Single number evaluation metric
- Use a single real number evaluation metric
- ML Project : Loop(Idea -> Code -> Experiment) needs evaluation
- There are lots of evaluation metric. ex) Precision , Recall for classifier
- Combine these evaluation metric to new one. ex) F1 score
- which algorithm is better?
- for example, use the Average
Satisficing and Optimizing metric
- For example, There are Accuray and Running time to select Classifier.
- If accuracy is better, but Running time is too big, It will be bad Classifier.
- So set the satisfaction condition of Runing time. For example, a classifier with high accuracy is selected under the condition that the run time is less than 100 ms. At this time, Accuracy is the Optimizing metric and Running time is the Satisficing metric.
Train/ dev/ test dataset
- Choose datasets to reflect data you expect to get in the future and consider import to do well on. (same distribution)
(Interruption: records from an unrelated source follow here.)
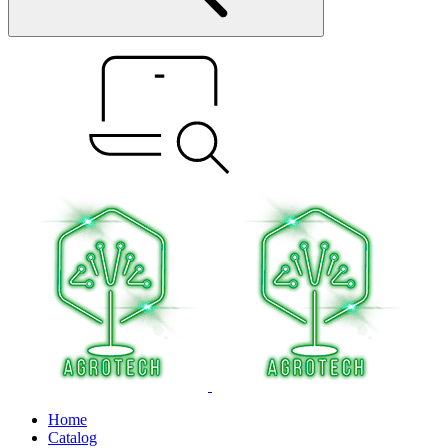
Home
Catalog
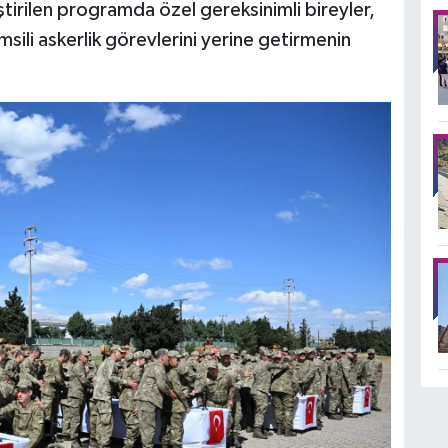
ştirilen programda özel gereksinimli bireyler,
ili askerlik görevlerini yerine getirmenin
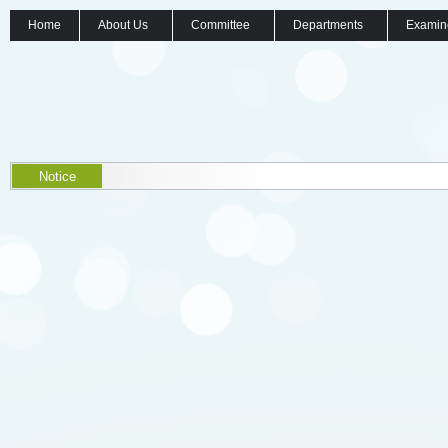
Home
About Us
Committee
Departments
Examin
Notice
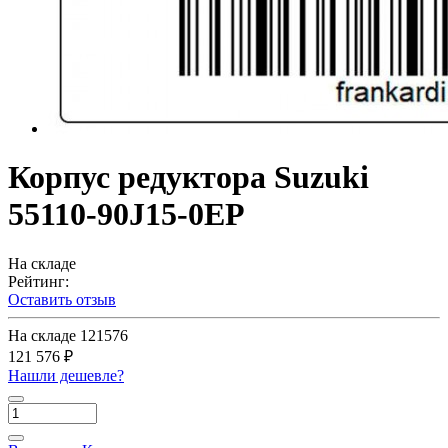
Корпус редуктора Suzuki
55110-90J15-0EP
На складе
Рейтинг:
Оставить отзыв
На складе
121576
121 576 ₽
Нашли дешевле?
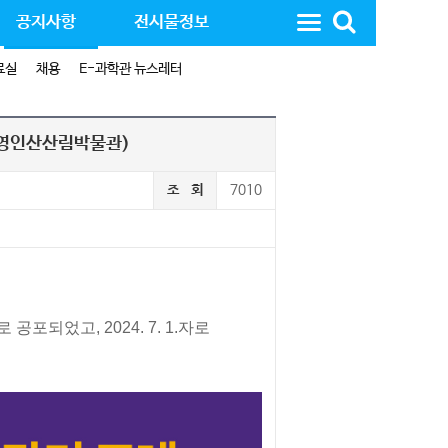
공지사항
전시물정보
료실
채용
E-과학관 뉴스레터
(영인산산림박물관)
조 회
7010
포되었고, 2024. 7. 1.자로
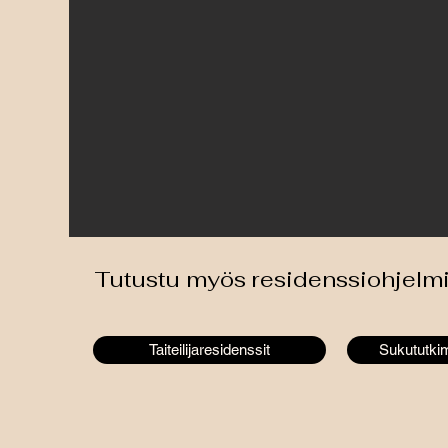
Tutustu myös residenssiohjel
Taiteilijaresidenssit
Sukututki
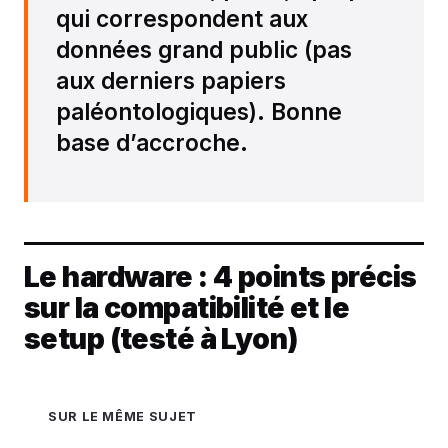
qui correspondent aux
données grand public (pas
aux derniers papiers
paléontologiques). Bonne
base d’accroche.
Le hardware : 4 points précis
sur la compatibilité et le
setup (testé à Lyon)
SUR LE MÊME SUJET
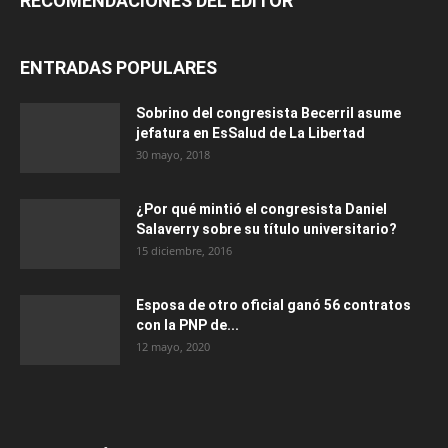
RECOMENDACIONES DEL EDITOR
ENTRADAS POPULARES
Sobrino del congresista Becerril asume
jefatura en EsSalud de La Libertad
30 mayo, 2018
¿Por qué mintió el congresista Daniel
Salaverry sobre su título universitario?
15 diciembre, 2016
Esposa de otro oficial ganó 56 contratos
con la PNP de...
12 mayo, 2020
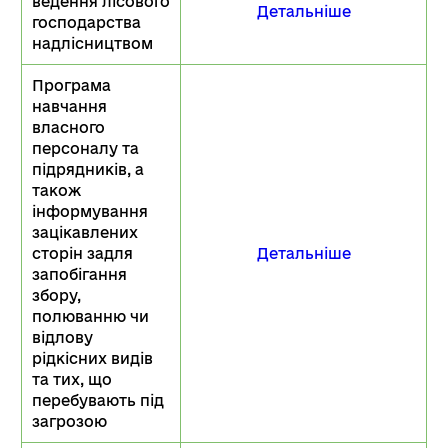
ведення лісового
Детальніше
господарства
надлісництвом
Програма
навчання
власного
персоналу та
підрядників, а
також
інформування
зацікавлених
сторін задля
Детальніше
запобігання
збору,
полюванню чи
відлову
рідкісних видів
та тих, що
перебувають під
загрозою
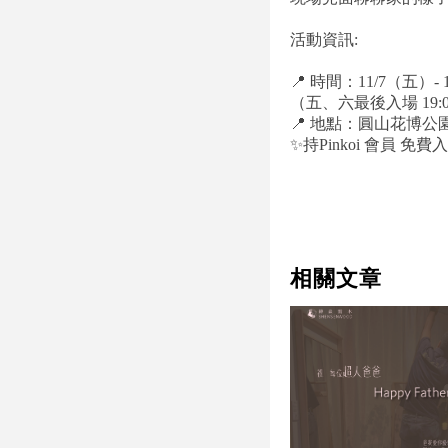
活動資訊:
📍 時間：11/7（五）- 11
（五、六最後入場 19:0
📍 地點：圓山花博公園
✨持Pinkoi 會員 免
相關文章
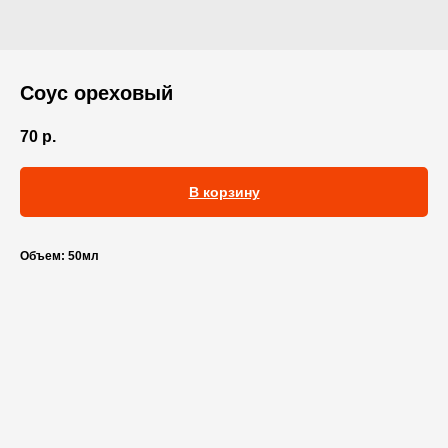
Соус ореховый
70
р.
В корзину
Объем:
50мл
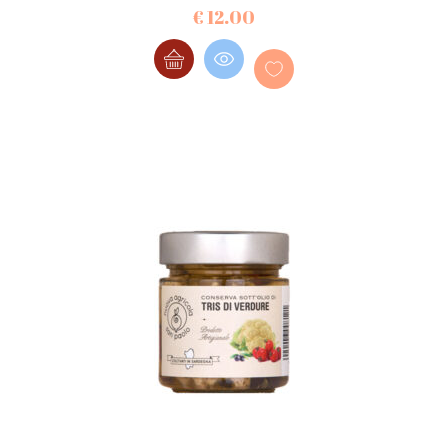
€
12.00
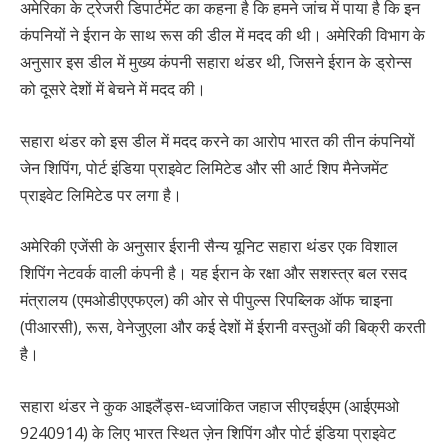
अमेरिका के ट्रेजरी डिपार्टमेंट का कहना है कि हमने जांच में पाया है कि इन
कंपनियों ने ईरान के साथ रूस की डील में मदद की थी। अमेरिकी विभाग के
अनुसार इस डील में मुख्य कंपनी सहारा थंडर थी, जिसने ईरान के ड्रोन्स
को दूसरे देशों में बेचने में मदद की।
सहारा थंडर को इस डील में मदद करने का आरोप भारत की तीन कंपनियों
जेन शिपिंग, पोर्ट इंडिया प्राइवेट लिमिटेड और सी आर्ट शिप मैनेजमेंट
प्राइवेट लिमिटेड पर लगा है।
अमेरिकी एजेंसी के अनुसार ईरानी सैन्य यूनिट सहारा थंडर एक विशाल
शिपिंग नेटवर्क वाली कंपनी है। यह ईरान के रक्षा और सशस्त्र बल रसद
मंत्रालय (एमओडीएएफएल) की ओर से पीपुल्स रिपब्लिक ऑफ चाइना
(पीआरसी), रूस, वेनेजुएला और कई देशों में ईरानी वस्तुओं की बिक्री करती
है।
सहारा थंडर ने कुक आइलैंड्स-ध्वजांकित जहाज सीएचईएम (आईएमओ
9240914) के लिए भारत स्थित ज़ेन शिपिंग और पोर्ट इंडिया प्राइवेट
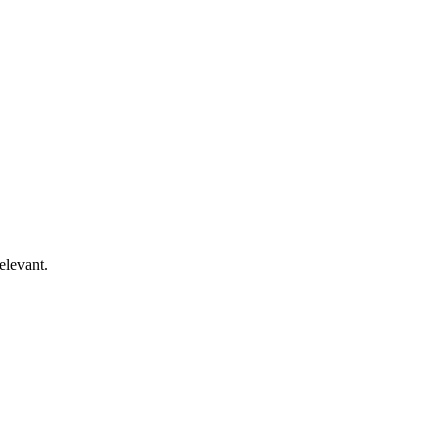
elevant.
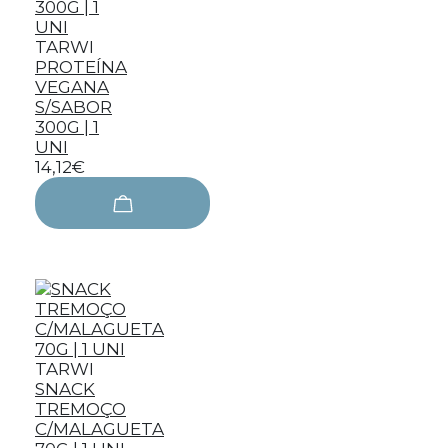
TARWI
PROTEÍNA
VEGANA
S/SABOR
300G | 1
UNI
14,12€
TARWI
SNACK
TREMOÇO
C/MALAGUETA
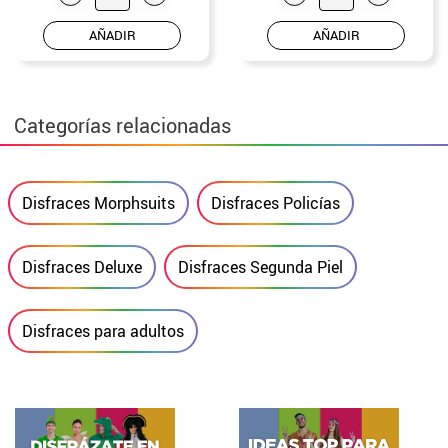
AÑADIR
AÑADIR
Categorías relacionadas
Disfraces Morphsuits
Disfraces Policías
Disfraces Deluxe
Disfraces Segunda Piel
Disfraces para adultos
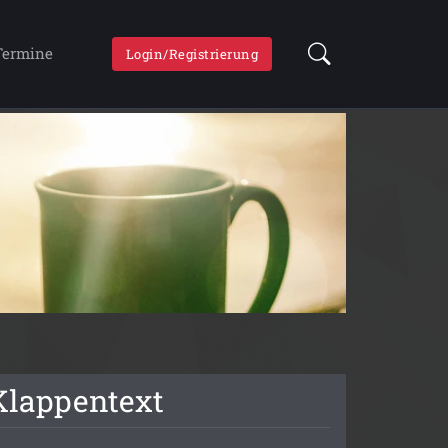
Termine
Login/Registrierung
Klappentext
Size of the dev and test sets
- old way of splitting data(when dataset is small): Train : Test = 70 % : 30% or Train : Dev : Test = 60% : 20% : 20%
- with much larger dataset : like 98% : 1% : 1%, you can increase train dataset percent
When to change dev/test sets and metrics
- Cat dataset exmaple
- Metric : classfication error
- Algorithm A : 3% error + porn pics though
- Algorithm B : 5% error
- in this case, Metric + Dev : Prefer A, User : Prefer B
- Change Metric -> for instance, weight to porn pics. w is 1 if x is non-pron, w is 10 if x is porn.
- Mobile Cat pic example
- If doing well on your metric + dev/test set does not correspond to doing well on your application (ex,Smartphone), change your metric and/or dev/test set.